• REQUIRED WORK:
Please print exactly the lines from the line containing "middle pip: (983, 728)" through the end of the data, no more, and keep pictures out of the copy.

• MATERIAL FOR THE TASK:

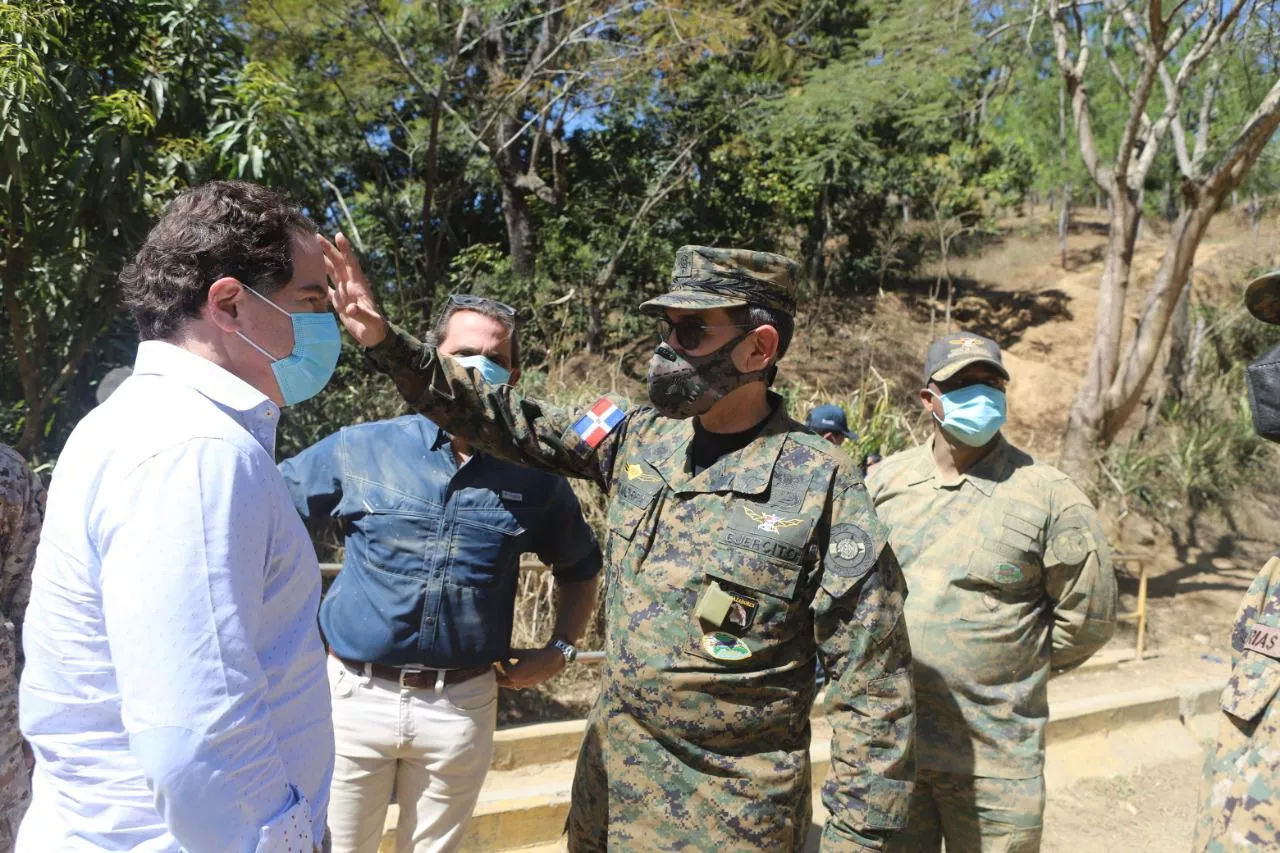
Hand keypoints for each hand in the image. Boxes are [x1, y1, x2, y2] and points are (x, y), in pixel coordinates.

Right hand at [320, 232, 387, 347]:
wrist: (373, 337)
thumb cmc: (375, 329)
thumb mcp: (370, 321)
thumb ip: (362, 313)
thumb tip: (351, 307)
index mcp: (358, 286)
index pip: (351, 263)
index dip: (345, 249)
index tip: (338, 235)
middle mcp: (350, 286)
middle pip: (338, 263)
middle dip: (328, 249)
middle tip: (316, 236)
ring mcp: (344, 293)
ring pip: (332, 272)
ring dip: (323, 261)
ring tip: (310, 251)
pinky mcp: (340, 302)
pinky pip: (327, 288)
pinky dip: (319, 281)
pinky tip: (310, 275)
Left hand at [495, 646, 565, 689]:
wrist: (552, 660)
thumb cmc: (536, 655)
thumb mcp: (521, 653)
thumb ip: (510, 653)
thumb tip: (502, 651)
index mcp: (513, 674)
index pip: (503, 668)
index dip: (500, 661)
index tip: (499, 657)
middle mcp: (517, 682)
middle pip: (501, 682)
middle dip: (497, 675)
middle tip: (495, 668)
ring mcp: (524, 685)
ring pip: (510, 684)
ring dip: (506, 678)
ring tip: (505, 671)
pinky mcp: (530, 685)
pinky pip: (518, 684)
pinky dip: (514, 680)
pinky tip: (516, 674)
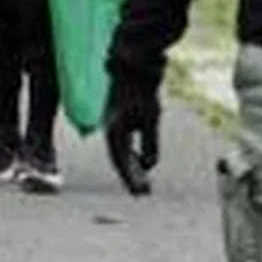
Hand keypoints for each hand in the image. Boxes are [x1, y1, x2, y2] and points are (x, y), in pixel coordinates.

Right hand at [104, 74, 160, 195]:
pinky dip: (133, 155)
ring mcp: (113, 125)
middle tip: (145, 193)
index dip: (131, 179)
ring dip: (132, 168)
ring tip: (145, 182)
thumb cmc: (142, 91)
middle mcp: (110, 129)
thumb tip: (149, 166)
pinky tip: (142, 163)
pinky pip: (124, 145)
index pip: (121, 162)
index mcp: (114, 130)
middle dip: (132, 177)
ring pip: (121, 153)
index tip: (142, 193)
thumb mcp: (151, 118)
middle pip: (120, 160)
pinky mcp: (119, 121)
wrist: (134, 67)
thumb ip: (149, 143)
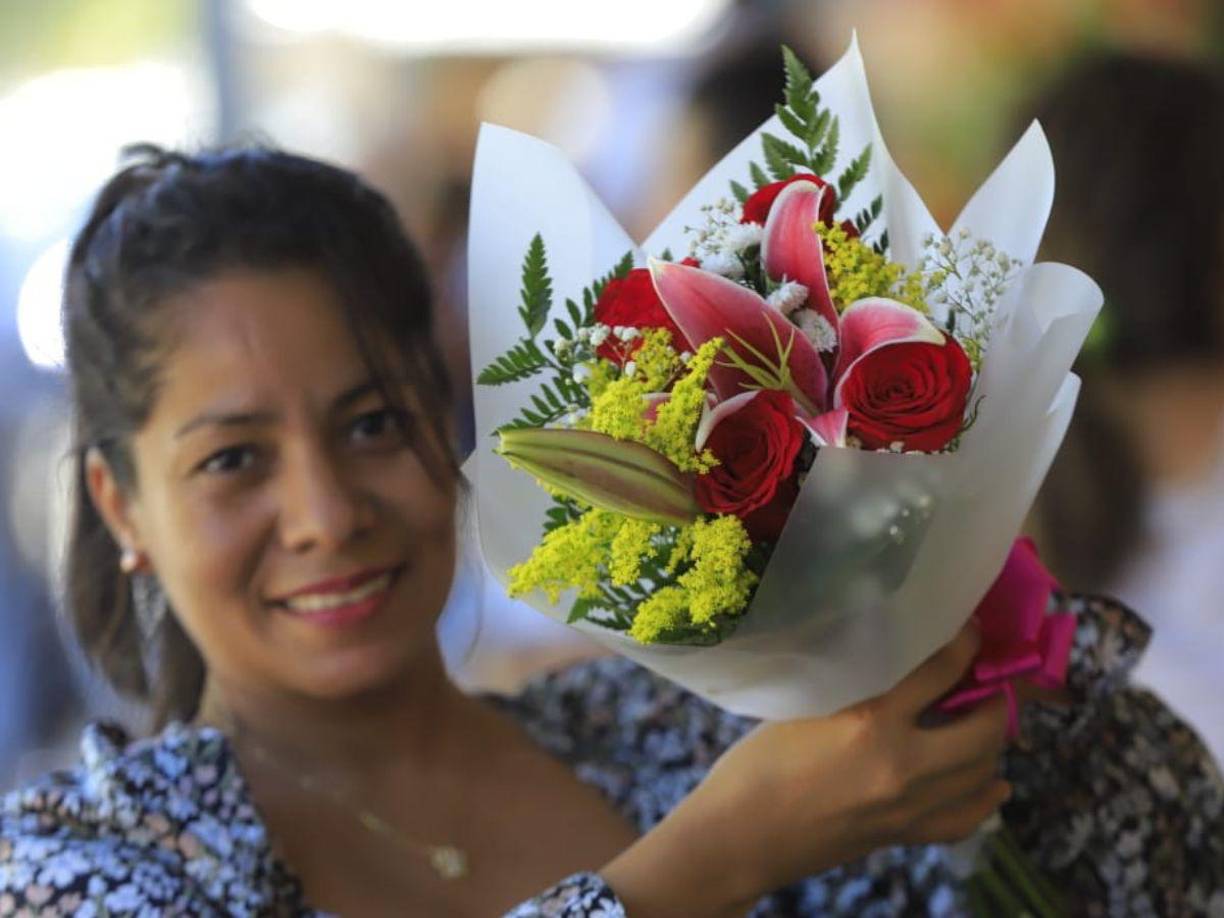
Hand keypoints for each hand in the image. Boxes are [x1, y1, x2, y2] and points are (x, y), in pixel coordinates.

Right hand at [602, 622, 1010, 916]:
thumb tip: (895, 661)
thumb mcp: (803, 707)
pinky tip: (993, 783)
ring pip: (982, 772)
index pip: (941, 670)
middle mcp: (902, 764)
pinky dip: (985, 797)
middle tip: (985, 680)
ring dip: (992, 743)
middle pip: (983, 728)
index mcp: (870, 720)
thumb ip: (855, 686)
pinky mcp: (904, 834)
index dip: (965, 643)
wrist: (739, 837)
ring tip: (983, 720)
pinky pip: (965, 818)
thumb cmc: (756, 765)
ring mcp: (908, 806)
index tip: (970, 629)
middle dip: (995, 699)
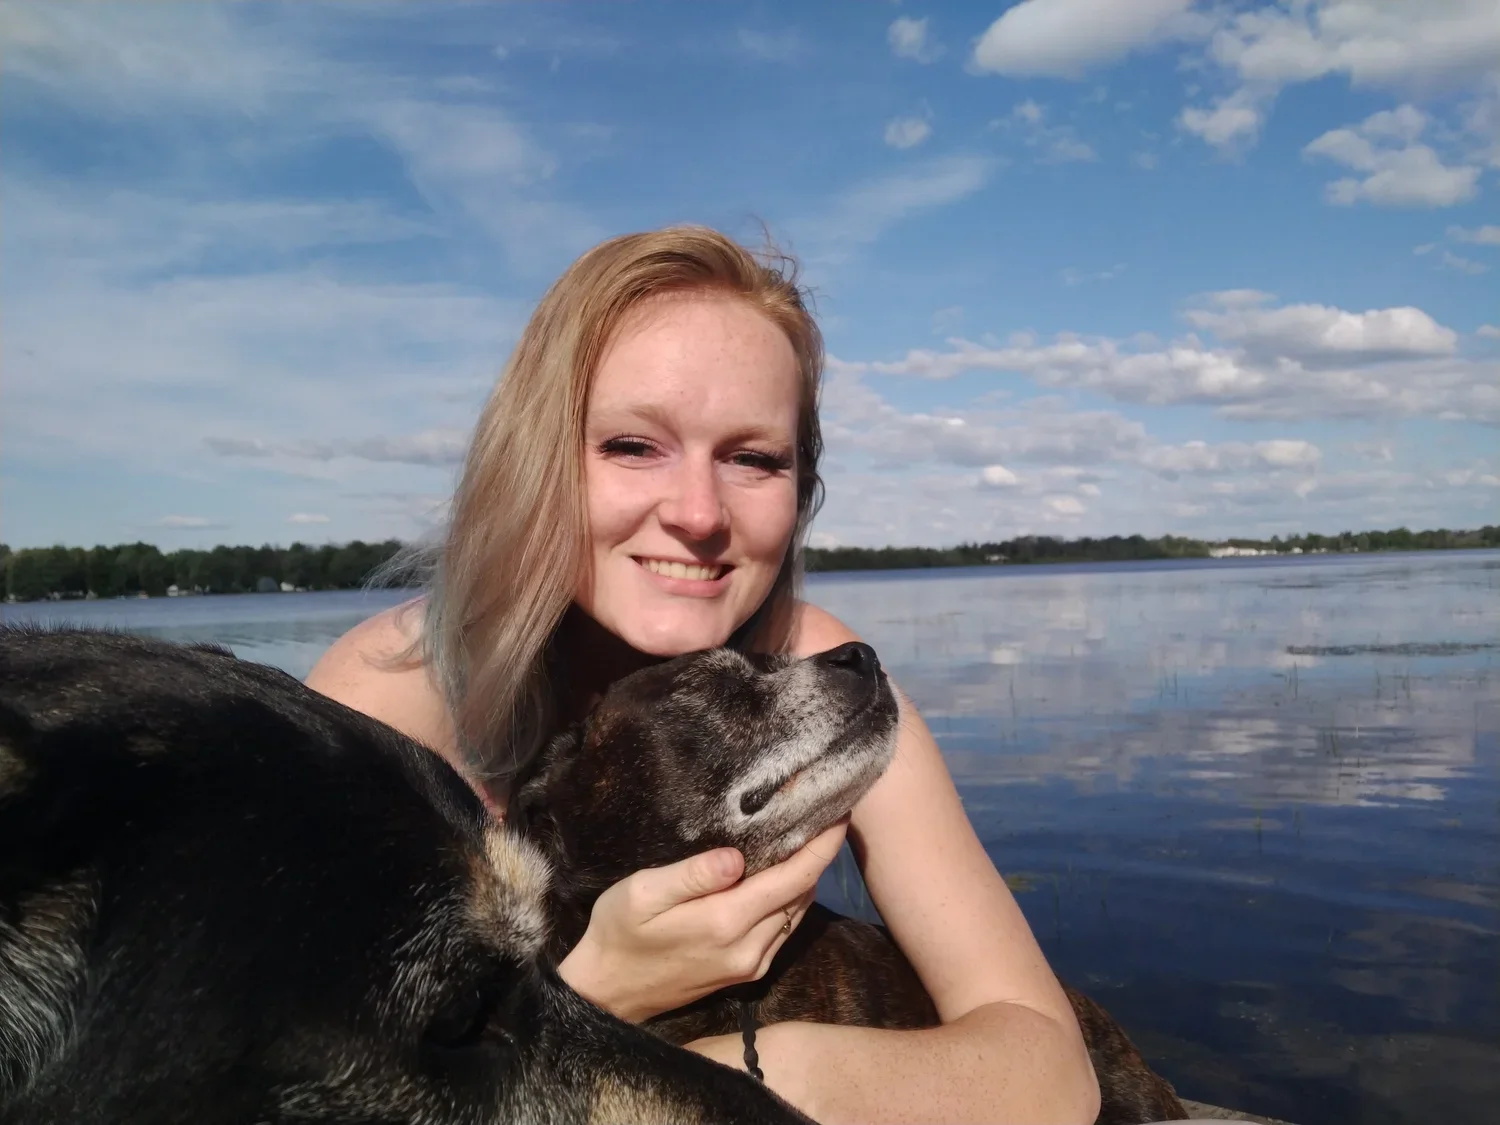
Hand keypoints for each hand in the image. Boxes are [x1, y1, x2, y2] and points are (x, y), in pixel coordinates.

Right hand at [557, 819, 848, 1022]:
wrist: (608, 992)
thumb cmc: (618, 933)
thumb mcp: (641, 893)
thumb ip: (692, 876)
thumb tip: (737, 857)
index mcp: (726, 922)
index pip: (793, 879)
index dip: (822, 846)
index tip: (840, 814)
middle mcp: (750, 948)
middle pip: (802, 895)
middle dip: (818, 856)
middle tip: (823, 815)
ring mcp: (751, 965)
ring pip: (797, 914)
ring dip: (806, 878)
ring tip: (809, 838)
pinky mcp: (747, 973)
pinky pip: (784, 929)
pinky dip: (791, 899)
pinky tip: (783, 876)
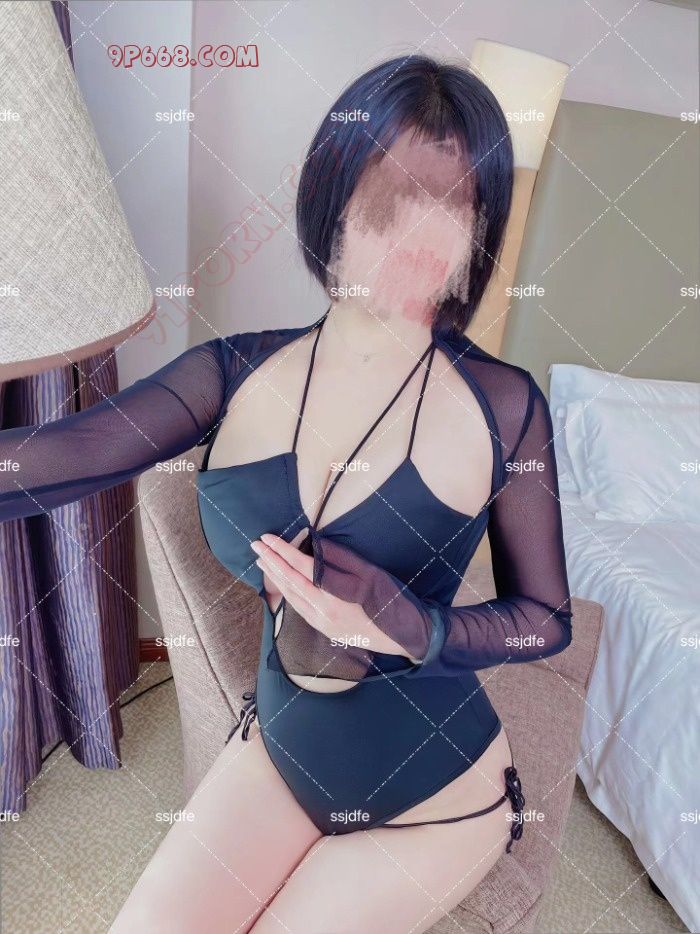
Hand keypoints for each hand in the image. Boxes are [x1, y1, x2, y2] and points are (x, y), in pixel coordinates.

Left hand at [250, 533, 413, 657]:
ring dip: (275, 576)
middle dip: (272, 562)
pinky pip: (298, 607)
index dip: (283, 552)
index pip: (302, 568)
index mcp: (336, 594)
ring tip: (262, 560)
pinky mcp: (323, 628)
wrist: (401, 637)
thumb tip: (317, 545)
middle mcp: (323, 610)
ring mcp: (321, 622)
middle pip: (291, 582)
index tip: (268, 538)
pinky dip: (286, 592)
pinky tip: (280, 583)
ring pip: (291, 596)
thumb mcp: (371, 575)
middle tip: (256, 545)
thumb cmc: (391, 602)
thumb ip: (342, 561)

• RESULT FOR THIS TASK:
middle pip: (983, 728)
index mcp: (870, 720)
thumb ip: (855, 686)
pinky mcp: (904, 834)
index dip: (965, 643)
wrist: (739, 837)
ring tip: (983, 720)
pinky pip: (965, 818)
thumb cmc: (756, 765)
ring mcp: (908, 806)
index tip: (970, 629)
middle dip: (995, 699)
Hand keypoints for each hand in the image. Boxes are [x1, y1, x2, y2] and points are (x, y), in pixel coordinates.

Right hand at [557, 819, 848, 1022]:
wrist: (608, 992)
thumb cmc: (618, 933)
thumb mcp: (641, 893)
thumb ip: (692, 876)
thumb tip: (737, 857)
index mcp: (726, 922)
index pip: (793, 879)
index dip: (822, 846)
index tip: (840, 814)
middle mcp: (750, 948)
middle pip: (802, 895)
middle dip: (818, 856)
middle tip: (823, 815)
ring mcp: (751, 965)
ring pip: (797, 914)
ring dip: (806, 878)
ring tip: (809, 838)
pinky mcp: (747, 973)
pinky pip: (784, 929)
pinky dip: (791, 899)
pinky tip: (783, 876)
Hand keypoints for each hand in the image. Boxes are [x1, y1, x2, y2] and points are (x, y), in pixel coordinates.

Left hand at [250, 533, 413, 657]:
ring dip: (275, 576)
middle dip: (272, 562)
pinky pip: (298, 607)
index dip: (283, 552)
index pip: (302, 568)
index mcp: (336, 594)
ring tip: (262, 560)
pinky mcp: (323, 628)
wrist: (401, 637)
thumb tip: (317, 545)
middle mcp: (323, 610)
ring mcp: (321, 622)
middle pip: (291, 582)
index tip: (268, 538)
pinky dip: (286, 592)
pinky tip: (280, 583)
ring pip: (291, 596)
thumb mcp: (371, 575)
middle tip: (256, 545)
thumb cmc: (391, 602)
thumb ip: (342, 561)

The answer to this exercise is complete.